Etre médecin colonial dans l’armée, c’est partir sur les routes au gré des affectations avec les moyens de locomotion de l’époque et donc passer beaucoup de temps dans les trains et les navires au long cours. Tel a été le destin de Claude Dethève, né à Roanne en 1867, qui a laissé à la Bibliothèque Municipale de Roanne de nombreuses cartes postales et photographies de ses voyages.
Engagez-vous, vous verrez du pays !
Claude Dethève soutient sa thèse de médecine à Bordeaux en 1894 et gagne très rapidement le Territoire de Djibouti. Ce premier pas sur le sol africain l’emmene de Obock au Caire en passant par le Sénégal et le Canal de Suez.
Depuis Zanzibar, il vogue vers une île assez méconnue des européens : Madagascar. Il y parvient pendant l’insurrection des Fahavalo, et manque de succomber à la fièvre. Pourtant, de cette belle île, il rapporte un grand nombre de photos, témoignant d’un certain regard de l’occident sur les colonies. La plupart sont issues de son appareil, de petit format, les autres sont plus imposantes et ont été faites en studio.
Après quelques allers-retours rapides entre l’Asie et l’Afrique de 1895 à 1897, passant par Saigon et Shanghai, il s’installe à Pékin comme médecin de la Légation française, et devient le premier médecin occidental autorisé à ausculter l’empereur de Chine, Guangxu, que l’impératrice douairière Ci Xi souhaite écarter du pouvoir. Le docteur Dethève n’est pas dupe de cette situation et écrit dans une lettre à sa mère, datée du 22 octobre 1898 : « L’Empereur voudra-t-il user de médicaments, j’en doute beaucoup, je crois plus que cette démarche a été faite par l’Impératrice pour montrer que l’Empereur est bien vivant et contredire les journaux anglais qui annonçaient sa mort par empoisonnement ».
Cette auscultation lui vaudra d’être nommé Chevalier de la Légion d’Honneur.
De 1899 à 1906, il est médecin sur les chantiers de chemin de fer à Chang Xin Dian (près de Pékin). Cet emploi lui permet de faire de multiples excursions jusqu’en Cochinchine, au Viet Vint (Annam) ou à Haiphong. Il envoie des cartes postales à ses proches restés au bercail et en réunit davantage encore pour le plaisir des yeux.
En juin 1906, il revient s’installer à Dakar, qu’il connait déjà bien, et travaille à l’hôpital jusqu’en juin 1911.
Il embarque direction Hanoi, en juillet 1911, pour une durée d’un an avant de rejoindre la France en 1912. La guerre met un terme à ses pérégrinations et le voit s’engager sur le Front de l’Est jusqu’en 1917.

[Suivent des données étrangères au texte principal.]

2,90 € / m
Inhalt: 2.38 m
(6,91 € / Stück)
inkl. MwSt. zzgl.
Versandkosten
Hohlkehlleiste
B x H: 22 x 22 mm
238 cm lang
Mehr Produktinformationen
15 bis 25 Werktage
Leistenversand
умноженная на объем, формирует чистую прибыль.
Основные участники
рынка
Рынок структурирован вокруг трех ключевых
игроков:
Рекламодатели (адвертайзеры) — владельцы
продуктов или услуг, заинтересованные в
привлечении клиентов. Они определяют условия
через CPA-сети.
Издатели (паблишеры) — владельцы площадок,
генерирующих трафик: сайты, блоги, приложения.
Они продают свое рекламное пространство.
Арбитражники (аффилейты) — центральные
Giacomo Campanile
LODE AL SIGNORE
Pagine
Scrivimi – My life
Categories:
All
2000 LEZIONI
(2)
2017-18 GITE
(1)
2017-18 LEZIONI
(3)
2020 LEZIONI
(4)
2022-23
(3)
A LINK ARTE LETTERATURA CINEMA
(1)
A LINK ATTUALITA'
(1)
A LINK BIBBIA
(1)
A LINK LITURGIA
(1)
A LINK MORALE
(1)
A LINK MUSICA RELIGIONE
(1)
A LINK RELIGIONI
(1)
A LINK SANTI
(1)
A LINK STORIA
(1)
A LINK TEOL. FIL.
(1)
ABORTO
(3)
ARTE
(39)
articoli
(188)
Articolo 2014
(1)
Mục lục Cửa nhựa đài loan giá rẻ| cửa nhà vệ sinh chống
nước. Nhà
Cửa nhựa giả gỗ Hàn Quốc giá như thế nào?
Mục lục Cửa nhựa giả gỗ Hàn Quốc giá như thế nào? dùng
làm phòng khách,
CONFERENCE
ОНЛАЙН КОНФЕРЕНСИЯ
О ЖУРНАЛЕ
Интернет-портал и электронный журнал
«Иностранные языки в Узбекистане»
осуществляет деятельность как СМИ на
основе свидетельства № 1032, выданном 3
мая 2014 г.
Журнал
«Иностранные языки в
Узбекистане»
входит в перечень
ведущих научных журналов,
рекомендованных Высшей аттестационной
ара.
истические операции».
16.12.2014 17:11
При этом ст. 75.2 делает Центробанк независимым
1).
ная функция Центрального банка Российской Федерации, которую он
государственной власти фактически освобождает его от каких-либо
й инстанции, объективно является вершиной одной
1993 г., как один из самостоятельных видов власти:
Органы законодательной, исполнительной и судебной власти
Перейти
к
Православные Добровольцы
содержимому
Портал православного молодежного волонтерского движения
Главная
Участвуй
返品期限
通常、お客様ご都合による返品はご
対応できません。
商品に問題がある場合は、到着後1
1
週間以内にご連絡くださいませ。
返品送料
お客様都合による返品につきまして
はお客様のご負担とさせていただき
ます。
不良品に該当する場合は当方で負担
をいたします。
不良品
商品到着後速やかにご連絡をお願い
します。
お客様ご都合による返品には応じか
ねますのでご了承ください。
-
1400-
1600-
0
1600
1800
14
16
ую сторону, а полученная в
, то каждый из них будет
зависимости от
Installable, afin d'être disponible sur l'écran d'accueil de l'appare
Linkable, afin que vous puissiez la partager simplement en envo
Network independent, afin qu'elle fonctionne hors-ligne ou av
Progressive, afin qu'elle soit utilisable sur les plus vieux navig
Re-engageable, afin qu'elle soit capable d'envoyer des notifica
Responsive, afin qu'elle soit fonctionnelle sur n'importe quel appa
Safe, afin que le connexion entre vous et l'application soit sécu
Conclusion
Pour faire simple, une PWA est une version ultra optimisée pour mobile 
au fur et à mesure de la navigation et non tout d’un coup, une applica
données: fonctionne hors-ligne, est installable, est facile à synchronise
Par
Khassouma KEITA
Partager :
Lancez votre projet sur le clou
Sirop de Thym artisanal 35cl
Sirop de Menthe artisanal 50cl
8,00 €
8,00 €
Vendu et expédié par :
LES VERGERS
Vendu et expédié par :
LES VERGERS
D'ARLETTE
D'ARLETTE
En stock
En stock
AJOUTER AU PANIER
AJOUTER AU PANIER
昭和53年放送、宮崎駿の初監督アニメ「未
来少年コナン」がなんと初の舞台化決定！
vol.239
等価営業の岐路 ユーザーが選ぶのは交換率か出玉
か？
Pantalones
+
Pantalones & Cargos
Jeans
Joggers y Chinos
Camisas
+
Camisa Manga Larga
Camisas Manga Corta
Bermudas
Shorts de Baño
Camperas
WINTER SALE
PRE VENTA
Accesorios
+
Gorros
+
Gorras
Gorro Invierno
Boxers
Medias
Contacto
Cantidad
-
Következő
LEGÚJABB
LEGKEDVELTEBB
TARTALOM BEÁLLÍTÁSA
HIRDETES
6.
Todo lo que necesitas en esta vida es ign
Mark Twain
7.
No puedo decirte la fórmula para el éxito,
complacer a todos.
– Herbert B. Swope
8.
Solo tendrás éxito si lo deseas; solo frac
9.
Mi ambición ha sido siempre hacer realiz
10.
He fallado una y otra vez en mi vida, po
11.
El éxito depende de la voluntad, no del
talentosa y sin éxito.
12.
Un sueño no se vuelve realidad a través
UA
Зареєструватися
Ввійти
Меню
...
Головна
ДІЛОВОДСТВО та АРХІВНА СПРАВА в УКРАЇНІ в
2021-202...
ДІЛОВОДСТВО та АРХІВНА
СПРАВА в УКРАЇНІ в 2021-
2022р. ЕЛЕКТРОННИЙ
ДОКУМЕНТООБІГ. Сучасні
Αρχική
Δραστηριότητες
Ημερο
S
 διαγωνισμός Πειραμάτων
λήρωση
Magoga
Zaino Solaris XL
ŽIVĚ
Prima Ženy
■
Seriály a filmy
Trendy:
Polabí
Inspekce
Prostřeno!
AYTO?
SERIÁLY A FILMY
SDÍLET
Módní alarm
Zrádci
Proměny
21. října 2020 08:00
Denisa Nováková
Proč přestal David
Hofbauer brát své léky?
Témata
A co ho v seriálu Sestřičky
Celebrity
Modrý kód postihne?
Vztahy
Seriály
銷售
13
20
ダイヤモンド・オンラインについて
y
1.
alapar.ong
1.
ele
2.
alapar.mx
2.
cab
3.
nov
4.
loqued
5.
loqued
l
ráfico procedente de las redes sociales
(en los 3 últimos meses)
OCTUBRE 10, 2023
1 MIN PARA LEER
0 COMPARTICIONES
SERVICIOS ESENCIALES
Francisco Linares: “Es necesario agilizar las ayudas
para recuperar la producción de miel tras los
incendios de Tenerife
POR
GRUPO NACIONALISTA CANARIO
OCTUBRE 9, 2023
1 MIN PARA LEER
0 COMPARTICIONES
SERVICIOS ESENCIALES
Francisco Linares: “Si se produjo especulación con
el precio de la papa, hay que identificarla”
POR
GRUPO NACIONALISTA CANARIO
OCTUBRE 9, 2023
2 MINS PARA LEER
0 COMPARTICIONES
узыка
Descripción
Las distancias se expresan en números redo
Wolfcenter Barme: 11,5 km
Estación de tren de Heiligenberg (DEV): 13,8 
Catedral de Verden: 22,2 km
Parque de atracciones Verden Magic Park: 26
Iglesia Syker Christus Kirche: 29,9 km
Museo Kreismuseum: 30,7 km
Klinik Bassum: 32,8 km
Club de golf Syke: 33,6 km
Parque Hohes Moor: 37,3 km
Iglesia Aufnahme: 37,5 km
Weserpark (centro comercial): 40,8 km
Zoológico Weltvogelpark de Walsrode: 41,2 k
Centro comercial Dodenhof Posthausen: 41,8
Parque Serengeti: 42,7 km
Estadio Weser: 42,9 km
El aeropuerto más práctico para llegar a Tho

Son retour à Roanne en 1921 est définitif ; il y demeure jusqu’à sa mort en 1936.
Investigations délicates
Comment retracer les chemins empruntés par Claude Dethève, ce dernier n’ayant laissé aucun journal de bord ? Par l’image.
En effet, ses dons à la Médiathèque de Roannais Agglomération représentent quelques 500 cartes postales et 300 photographies conservées dans des albums joliment décorés de sa plume. Au Musée Joseph Déchelette, Claude Dethève lègue une centaine d’objets, mobilier, vêtements, tentures magnifiquement brodées, bronzes et porcelaines.
Afin de retracer ses trajets, il s'agit d'examiner chaque carte postale pour en étudier les tampons postaux, retourner chaque photographie pour trouver éventuellement une date, un lieu… Il est alors possible d’entrer dans la vie de ce médecin des armées, globe-trotter pendant plus de 18 années. Il embarque dans ses aventures son épouse, Jeanne. Cette dernière effectue de fréquents allers-retours entre la France et ces lointaines destinations. Ce couple uni – les cartes postales qu’ils s’envoient dans les moments de séparation sont adorables, pleines de tendresse et de retenue – nous offre également une vision plus intime de ses pérégrinations par le biais de photographies d’intérieur : une case à Obock ou un salon à Pékin.
Un siècle après, se plonger dans le monde du Docteur Dethève apparait vraiment comme une expérience dépaysante. Le regard curieux, à la fois humaniste et entaché de colonialisme, du photographe offre un intéressant témoignage. Il ne surestime pas ses qualités de photographe amateur et n’hésite pas à compléter ses prises de vue avec des photographies et portraits de studios d'artistes renommés comme Bonfils ou avec des cartes postales tels que les petits métiers ou la Justice. Sa veuve lèguera toute sa correspondance, ses albums et ses photographies à la Bibliothèque de Roanne, rejoignant ainsi la cohorte des généreux donateurs qui permettent aujourd’hui d’admirer l’appétit de voyages et d’exotisme de ce valeureux globetrotter.